### Selected excerpt
-------------------------

Re: Windows buildfarm members vs. new async-notify isolation test - Mailing list pgsql-hackers

From Amit Kapila
Subject Re: Windows buildfarm members vs. new async-notify isolation test
Date
Msg-id CAA4eK1KpRMRJG0krbiL8sUA9wZTVwvoHejEkJK2sVH2idG-rSQ@mail.gmail.com
Whole thread Raw
In response to Re: Windows buildfarm members vs. new async-notify isolation test  (Tom Lane <tgl@sss.pgh.pa.us>)
Responses Re: Windows buildfarm members vs. new async-notify isolation test  (Amit Kapila <amit.kapila16@gmail.com>)
List pgsql-hackers
On Sun, Dec 8, 2019 at 1:26 AM Tom Lane <tgl@sss.pgh.pa.us> wrote:
>
> So, just idly looking at the code in src/backend/port/win32/signal.c
> and src/port/kill.c, I have to wonder why we have this baroque-looking
> design of using *two* signal management threads.  And, if I'm
> reading it right, we create an entire new pipe object and an entire
> new instance of the second thread for each incoming signal.  Plus, the
> signal senders use CallNamedPipe (hence, underneath, TransactNamedPipe)
> which means they in effect wait for the recipient's signal-handling
> thread to ack receipt of the signal.  Maybe there's a good reason for
> all this but it sure seems like a lot of wasted cycles from here.
>
> I have to wonder why we don't have a single named pipe that lasts as
> long as the recipient process does, and a signal sender just writes
> one byte to it, and considers the signal delivered if it is able to
> do that.  The "message" semantics seem like overkill for that.

-------------------------

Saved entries
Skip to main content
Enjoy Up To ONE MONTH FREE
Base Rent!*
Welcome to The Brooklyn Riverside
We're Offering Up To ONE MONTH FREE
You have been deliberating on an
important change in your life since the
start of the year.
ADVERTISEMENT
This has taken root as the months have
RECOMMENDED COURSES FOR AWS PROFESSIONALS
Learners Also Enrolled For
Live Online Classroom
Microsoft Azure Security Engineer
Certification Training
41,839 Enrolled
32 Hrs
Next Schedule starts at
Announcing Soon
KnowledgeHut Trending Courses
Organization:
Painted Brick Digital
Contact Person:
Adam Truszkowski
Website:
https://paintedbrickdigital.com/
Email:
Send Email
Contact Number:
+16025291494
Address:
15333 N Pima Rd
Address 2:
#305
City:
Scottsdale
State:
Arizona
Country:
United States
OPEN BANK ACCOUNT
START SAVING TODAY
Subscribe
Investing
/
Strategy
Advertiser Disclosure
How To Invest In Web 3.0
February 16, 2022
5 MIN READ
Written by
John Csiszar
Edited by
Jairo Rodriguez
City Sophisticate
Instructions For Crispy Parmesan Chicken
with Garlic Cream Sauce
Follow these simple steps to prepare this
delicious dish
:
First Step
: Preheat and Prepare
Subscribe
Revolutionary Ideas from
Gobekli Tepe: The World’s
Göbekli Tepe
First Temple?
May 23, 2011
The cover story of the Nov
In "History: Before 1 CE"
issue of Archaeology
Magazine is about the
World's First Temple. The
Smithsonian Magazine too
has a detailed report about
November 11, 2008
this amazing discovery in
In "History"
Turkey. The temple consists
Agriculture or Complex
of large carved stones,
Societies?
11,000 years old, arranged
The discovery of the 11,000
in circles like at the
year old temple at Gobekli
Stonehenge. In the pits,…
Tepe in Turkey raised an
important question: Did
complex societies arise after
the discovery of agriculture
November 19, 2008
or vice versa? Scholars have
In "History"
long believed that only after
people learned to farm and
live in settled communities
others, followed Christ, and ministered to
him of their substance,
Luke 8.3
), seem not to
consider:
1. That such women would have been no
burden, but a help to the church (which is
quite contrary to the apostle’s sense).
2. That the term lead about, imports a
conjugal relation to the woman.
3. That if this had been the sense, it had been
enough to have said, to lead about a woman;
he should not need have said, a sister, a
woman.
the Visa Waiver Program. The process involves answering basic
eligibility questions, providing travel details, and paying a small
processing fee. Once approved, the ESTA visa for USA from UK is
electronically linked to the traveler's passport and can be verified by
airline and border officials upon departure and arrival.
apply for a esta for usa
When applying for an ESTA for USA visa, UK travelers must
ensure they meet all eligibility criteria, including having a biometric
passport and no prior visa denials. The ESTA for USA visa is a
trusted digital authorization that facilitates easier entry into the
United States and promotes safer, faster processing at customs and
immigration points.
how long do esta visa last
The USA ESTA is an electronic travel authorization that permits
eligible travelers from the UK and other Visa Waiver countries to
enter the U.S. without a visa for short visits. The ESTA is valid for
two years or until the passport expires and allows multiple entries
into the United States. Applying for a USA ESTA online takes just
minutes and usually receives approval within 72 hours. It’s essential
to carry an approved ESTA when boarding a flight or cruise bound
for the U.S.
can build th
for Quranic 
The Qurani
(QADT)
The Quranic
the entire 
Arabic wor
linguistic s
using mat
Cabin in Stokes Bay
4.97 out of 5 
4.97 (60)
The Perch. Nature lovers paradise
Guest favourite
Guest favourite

-------------------------

### Task requirements
1 – Rewrite the part of the pgsql-hackers message that opens with the words "Responses Re: Windows" and closes with "(hence, underneath, TransactNamedPipe)", changing "baroque-looking" to "convoluted".
2 – Format the saved entries from their start through the line containing "Advertiser Disclosure" as a Markdown table with a Row column for the row number and a Line column for the line. Leave out blank lines.

### Exercise responses
1 –
Responses Re: Windows buildfarm members vs. new async-notify isolation test  (Amit Kapila <amit.kapila16@gmail.com>)
List pgsql-hackers
On Sun, Dec 8, 2019 at 1:26 AM Tom Lane <tgl@sss.pgh.pa.us> wrote:
>
> So, just idly looking at the code in src/backend/port/win32/signal.c
> and src/port/kill.c, I have to wonder why we have this convoluted
> design of using *two* signal management threads.  And, if I'm
> reading it right, we create an entire new pipe object and an entire
> new instance of the second thread for each incoming signal.  Plus, the
> signal senders use CallNamedPipe (hence, underneath, TransactNamedPipe)

2 –
| Row | Line |
|---|---|
| 1 | Skip to main content |
| 2 | Enjoy Up To ONE MONTH FREE |
| 3 | Base Rent!* |
| 4 | Welcome to The Brooklyn Riverside |
| 5 | We're Offering Up To ONE MONTH FREE |
| 6 | You have been deliberating on an |
| 7 | important change in your life since the |
| 8 | start of the year. |
| 9 | ADVERTISEMENT |
| 10 | This has taken root as the months have |
| 11 | RECOMMENDED COURSES FOR AWS PROFESSIONALS |
| 12 | Learners Also Enrolled For |
| 13 | Live Online Classroom |
| 14 | Microsoft Azure Security Engineer |
| 15 | Certification Training |
| 16 | 41,839 Enrolled |
| 17 | 32 Hrs |
| 18 | Next Schedule starts at |
| 19 | Announcing Soon |
| 20 | KnowledgeHut Trending Courses |
| 21 | Organization: |
| 22 | Painted Brick Digital |
| 23 | Contact Person: |
| 24 | Adam Truszkowski |
| 25 | Website: |
| 26 | https://paintedbrickdigital.com/ |
| 27 | Email: |
| 28 | Send Email |
| 29 | Contact Number: |
| 30 | +16025291494 |
| 31 | Address: |
| 32 | 15333 N Pima Rd |
| 33 | Address 2: |
| 34 | #305 |
| 35 | City: |
| 36 | Scottsdale |
| 37 | State: |
| 38 | Arizona |
| 39 | Country: |
| 40 | United States |
| 41 | OPEN BANK ACCOUNT |
| 42 | START SAVING TODAY |
| 43 | Subscribe |
| 44 | Investing |
| 45 | / |
| 46 | Strategy |
| 47 | Advertiser Disclosure |